Wonderful fluffy zoomies! She is obviously really enjoying herself.


----------



## Mel (Apr 4, 2012)

My clippers blades managed to do another clip so here is what she looks like now. Still prebath and she's been playing in the dirt. Hoping to get the bath done tomorrow.











I think I like a shaved face better ...


----------



## Vixen (May 31, 2011)

He looks drop dead gorgeous with a clipped face! I love her fluff and would have a hard time clipping it off. Her shaved face makes her look so elegant in comparison surrounded by that luscious hair.


----------



## KidWhisperer (Apr 3, 2012)

Bring on the fluff! I really love all the different colors of her fur. And your little guys are adorable too!


----------



## MollyMuiMa (Oct 13, 2012)

I love how long her ears are! How old is Sandy? Just kinda wondering as my Molly just turned 1 and I've only had her trimmed once, other than having FF done, and I would sure love to get her ears as long as Sandy's! 




My Molly......:marchmellow:


----------



## Mel (Apr 4, 2012)

She is either 13 or 14months. I keep forgetting if she was born in Jan. or Feb. Its on her papers but they are put up right now.

I've trimmed her ears once so far:argh:..it's best to keep shears away from me as its just so fun. Plus I don't know what I'm doing. I tried to braid her ears but the hair isn't long enough. Just long enough to get in her food and mouth when she is playing. She has long ear leather so it makes the hair look longer than it is.

I better stop looking at pony doodle pictures. That clip really tempts me.

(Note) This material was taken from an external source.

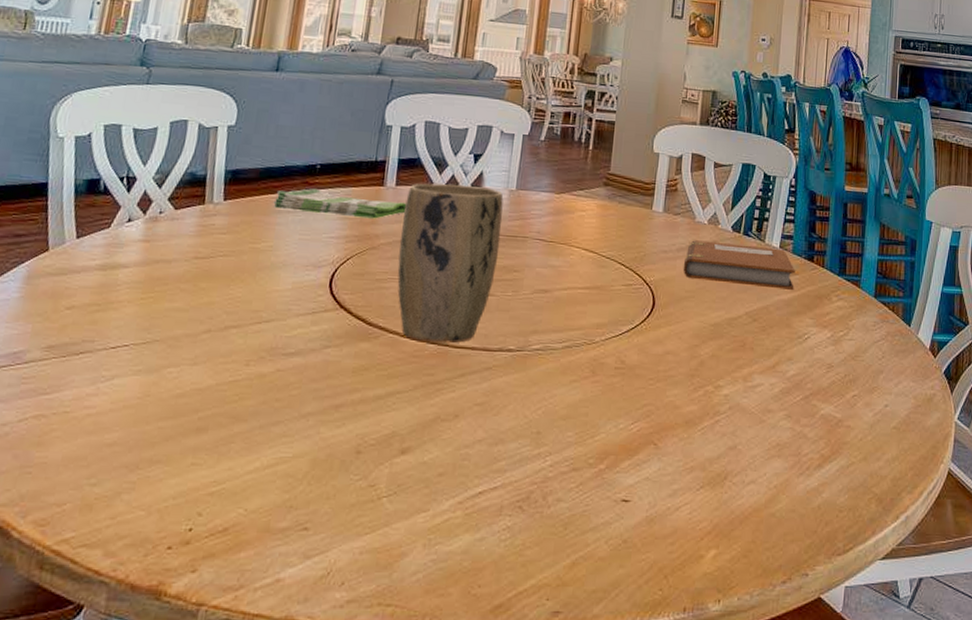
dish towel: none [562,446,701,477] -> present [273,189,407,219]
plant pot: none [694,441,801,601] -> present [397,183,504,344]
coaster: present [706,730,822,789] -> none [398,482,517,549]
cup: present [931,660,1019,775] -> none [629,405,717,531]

your pup looks so pretty and soo huggable. How big is she?


----------



## MollyMuiMa (Oct 13, 2012)

Thank You! Molly is 11 inches tall and weighs almost 12lbs. I don't think she's going to get too much bigger .......I love her size!
I know what you mean about food on their ears!LOL! You must REALLY have to work at keeping Sandy's ears clean, but I DO envy her ears! So PRETTY!


----------